L’image est éloquente : la raison d’être d’un emplâtre est de se ramollir à la chaleur du corps et d’ainsi diffuser ses bienfaits en adhérant bien à la peau. On imagine qu’appliqué sur une jambe de bois, un cataplasme n’a qu’une efficacité très relative, bien que la jambe de bois soit alors plus en cause que l’emplâtre ! L’expression remonte au XVIIIe siècle : on la trouve chez Jean-François Ferraud (Dictionnaire critique de la langue française, 1787-88) : « Mettre un emplâtre sur une jambe de bois, employer un remède, ou un moyen fort inutile. » Ferraud mentionne aussi ce proverbe, aujourd’hui disparu : Où il n’y a point de mal, il ne faut point d’emplâtre.

Au-delà de la simple médecine, un emplâtre sur une jambe de bois s’utilise aussi dans des domaines plus abstraits comme ceux de la politique ou de l’économie : « La discrimination positive a un petit relent américain d’affirmative action, mais elle n’est guère mieux qu’un emplâtre sur une jambe de bois » (Jack Lang et Hervé Le Bras, Immigration positive, Odile Jacob, 2006).

On dit également : un cautère sur une jambe de bois, un « cautère » permettant de cicatriser les tissus par brûlure.

C’est de la gnognotte

Ou gnognote.
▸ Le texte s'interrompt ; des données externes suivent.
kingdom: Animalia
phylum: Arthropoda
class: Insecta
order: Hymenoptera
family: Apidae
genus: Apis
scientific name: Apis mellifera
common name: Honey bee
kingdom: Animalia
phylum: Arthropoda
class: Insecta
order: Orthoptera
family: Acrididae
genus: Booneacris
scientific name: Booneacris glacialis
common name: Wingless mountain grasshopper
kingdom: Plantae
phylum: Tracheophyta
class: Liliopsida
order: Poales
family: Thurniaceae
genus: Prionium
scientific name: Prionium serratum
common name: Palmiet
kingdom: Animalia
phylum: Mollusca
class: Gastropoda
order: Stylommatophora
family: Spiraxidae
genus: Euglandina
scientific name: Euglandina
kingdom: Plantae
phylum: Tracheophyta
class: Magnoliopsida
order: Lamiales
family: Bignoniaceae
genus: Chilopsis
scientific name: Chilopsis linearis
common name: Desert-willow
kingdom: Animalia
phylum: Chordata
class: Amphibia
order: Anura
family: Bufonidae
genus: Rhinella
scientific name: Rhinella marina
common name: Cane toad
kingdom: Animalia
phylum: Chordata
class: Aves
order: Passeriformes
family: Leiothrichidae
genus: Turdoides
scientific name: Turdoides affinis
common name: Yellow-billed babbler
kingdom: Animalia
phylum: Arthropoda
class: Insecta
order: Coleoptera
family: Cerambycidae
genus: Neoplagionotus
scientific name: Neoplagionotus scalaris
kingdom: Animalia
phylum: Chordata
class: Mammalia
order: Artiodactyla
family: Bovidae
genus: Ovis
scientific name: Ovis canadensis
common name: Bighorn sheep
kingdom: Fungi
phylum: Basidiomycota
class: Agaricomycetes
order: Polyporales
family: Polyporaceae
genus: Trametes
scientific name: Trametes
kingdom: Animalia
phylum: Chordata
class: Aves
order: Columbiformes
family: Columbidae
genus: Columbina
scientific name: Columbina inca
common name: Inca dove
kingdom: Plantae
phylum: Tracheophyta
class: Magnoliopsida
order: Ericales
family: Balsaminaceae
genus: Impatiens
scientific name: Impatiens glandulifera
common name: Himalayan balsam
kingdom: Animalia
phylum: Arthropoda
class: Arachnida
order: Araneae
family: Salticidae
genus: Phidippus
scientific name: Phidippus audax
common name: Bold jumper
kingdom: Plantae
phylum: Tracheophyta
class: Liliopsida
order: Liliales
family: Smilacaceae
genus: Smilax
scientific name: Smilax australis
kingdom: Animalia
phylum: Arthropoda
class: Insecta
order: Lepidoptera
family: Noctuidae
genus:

On trouve même au début du XIXe siècle : nioniote.

En mettant l’expression à la forme négative, grand-mère nous faisait ainsi comprendre qu’elle appréciait les choses à leur juste valeur : « Dis donc, ce petit vin rouge, c’est pas de la gnognotte ! »

Le redoublement du « gn » évoque le gnangnan, le néant, ce qui est tout autant niais que nié, donc ce qui équivaut à rien. Une gnognotte fut d’abord, dans le Centre de la France, une « niaiserie », une « bagatelle » (Hippolyte-François Jaubert, Glossaire du Centre de la France, 1855) ou, en Saintonge, un « mauvais bonbon dont on amuse, abuse les enfants (Pierre Jonain, Dictionnaire du patois saintongeais, 1869). En matière de termes régionaux, on trouve aussi en Savoie gnognoler, « être indécis », à rapprocher de niougne, « fille sotte et lente ». Autant de mots onomatopéiques pour dire l’inanité.

Ça ne vaut pas un pet de lapin

Puisqu’il n’est que du vent, le pet est, par excellence, le symbole du rien, a fortiori si le pet en question n’a rien d’humain.

En tant qu’étalon de ce qui ne vaut rien, le pet de coucou a précédé le pet de lapin. Le coucou n’étant pas en odeur de sainteté lexicale (« maigre comme un coucou », étymologie de « cocu », etc.), son pet ne peut être qu’infiniment dérisoire. Le lapin n’étant guère mieux loti (du « coup du lapin » à « poser un lapin », en passant par la « peau de lapin », le successeur du connil a inspiré des expressions bien négatives), son pet ne saurait avoir une plus grande valeur : « Je ne crois pas aux Messies littéraires. Proust m’ennuie à la mort, et je tiens M. Giraudoux pour un pet de lapin » (Louis Aragon, La Défense de l’infini, fragments inédits, 1986, posthume).